Source extract:
One episode, in particular, stands out—one where Seven, fractured by a cascade of personalities, shifts from one identity to another in rapid succession. It was a performance that should have earned her an award, a showcase of sheer talent that transcended the show’s sci-fi trappings.

They hired her to save Voyager. What they got was something far greater.

Why she turned down the role four times

Jeri Ryan, born Jeri Lynn Zimmermann on February 22, 1968, in Munich, West Germany, moved to Los Angeles after college to pursue acting full-time.

In 1997, she was relatively unknown when the creators of Star Trek: Voyager set their sights on her for the role of Seven of Nine. Surprisingly, Ryan turned down the part not once, but four times.

But, why didn’t she want to join? In a January 2020 interview, Jeri Ryan revealed that when producers first approached her about Star Trek: Voyager, she had never seen the show. Curious, she decided to watch an episode — and quickly regretted it. She described it as “the worst hour of television” she had ever seen.

”They gave me a copy of First Contact, the movie, so I could at least see what a Borg was. They also gave me a copy of the Big Star Trek encyclopaedia, whatever it is, so that I could bone up on my Star Trek knowledge,” Ryan explained.

It was only after relentless persuasion from executive producer Jeri Taylor that she finally agreed to take on the iconic role as Seven of Nine, a Borg drone who was freed from the Borg’s collective consciousness.

Data provided:
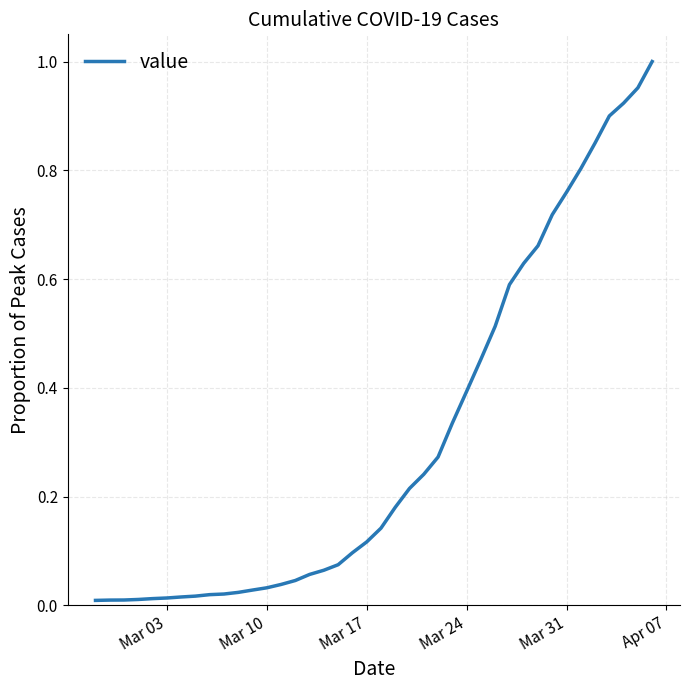

Does the chart display data point markers on the line(s)?

No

Tasks to perform:
A. Answer these from the Jeri Ryan text:
(i) In what city and country was Jeri Ryan born?
(ii) How many times did she turn down the role of Seven of Nine?
(iii) Which executive producer finally persuaded her to accept it?
B. Write the next part of the Jeri Ryan text, starting after its final sentence.
The listing has no connection to the Jeri Ryan text.

Expected results:
A.
(i) Munich, West Germany
(ii) Four times
(iii) Jeri Taylor

B.
The fight the camera didn’t catch

Jeri Ryan would feel it before the cameras even rolled — a knot of anxiety tightening in her stomach at the mere thought of sharing a scene with co-star Kate Mulgrew. It wasn’t nerves. It wasn’t stage fright. It was something heavier, an unspoken tension that hung in the air whenever they worked together.

Most of the Voyager cast had noticed it. The friction between them wasn’t just rumor; it was real, and for years, it remained unresolved. Ryan, the newcomer, had been thrust into the spotlight as Seven of Nine, the undeniably striking former Borg drone. Mulgrew, the show’s seasoned lead, had spent years crafting Captain Janeway as a strong, independent figure, resisting every attempt to shoehorn her character into a romance. And now, suddenly, all eyes were on Seven.

For Mulgrew, it wasn’t personal — at least, not at first. She had wanted to shift Star Trek away from overt sexualization, to make it about intellect, leadership, and exploration. But the network had other plans. They had brought in Ryan, a beautiful and undeniably sexualized character, to revive the show’s ratings. And it worked.

The strain between them lingered for years, a quiet storm beneath the surface. Ryan kept her head down, delivering performance after performance, while Mulgrew wrestled with her own frustration.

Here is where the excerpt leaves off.